Oil Extends Losses on Growth Concerns and Shanghai Lockdown

Oil Extends Losses on Growth Concerns and Shanghai Lockdown
Oil and gas tanks are seen at an oil warehouse at a port in Zhuhai, China, on Oct. 22, 2018. (Aly Song/Reuters)
Reuters
4/22/2022
Updated:
4/22/2022

LONDON—Oil slipped on Friday, burdened by the prospect of weaker global growth, higher interest rates, and COVID-19 lockdowns in China hurting demand even as the European Union considers a ban on Russian oil that would further tighten supply.

The International Monetary Fund this week cut its global economic growth forecast while the U.S. Federal Reserve Chair on Thursday said that a half-point increase to interest rates “will be on the table” at the next Fed policy meeting in May.

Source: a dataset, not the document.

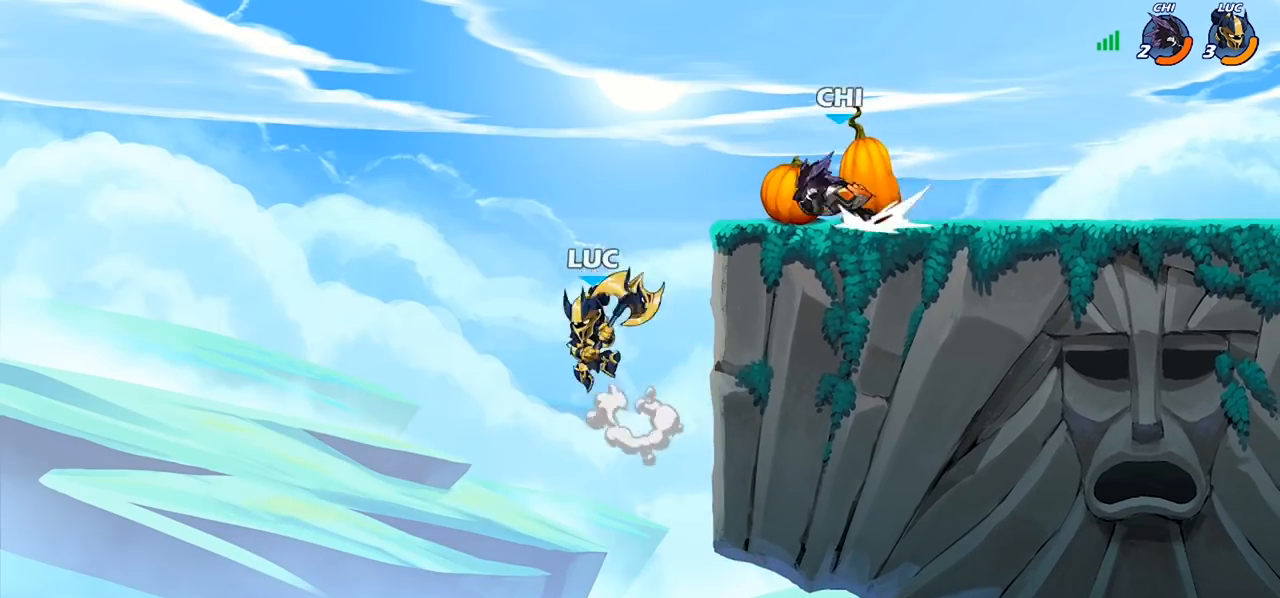
{"buttons": [], "left_stick": "center", "right_stick": "center", "events": [[33, "left_stick", "center"], [67, "R2", "down"], [100, "CIRCLE", "down"], [133, "CIRCLE", "up"], [200, "R2", "up"]]}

Brent crude was down $1.32, or 1.2 percent, at $107.01 a barrel by 1220 GMT. U.S. West Texas Intermediate (WTI) crude declined $1.44, or 1.4 percent, to $102.35.

“At this stage, fears over China’s growth and overtightening by the Fed, capping U.S. growth, seem to be balancing out concerns that Europe will soon widen sanctions on Russian energy imports,” said Jeffrey Halley, analyst at brokerage OANDA.

The outlook for demand in China, the world’s biggest oil importer, continues to weigh. Shanghai announced a new round of measures including daily coronavirus testing from Friday, adding to strict measures to curb the latest outbreaks.

Brent hit $139 a barrel last month, its highest since 2008, but both oil benchmarks were heading for weekly declines of more than 4 percent.

Ongoing support is provided by supply tightness after disruptions in Libya, which is losing 550,000 barrels per day (bpd) of output.

“An EU boycott of Russian energy would inevitably lead to higher energy prices, at least in the immediate term,” said Stephen Brennock of oil broker PVM. “It looks to be a case of if, not when.”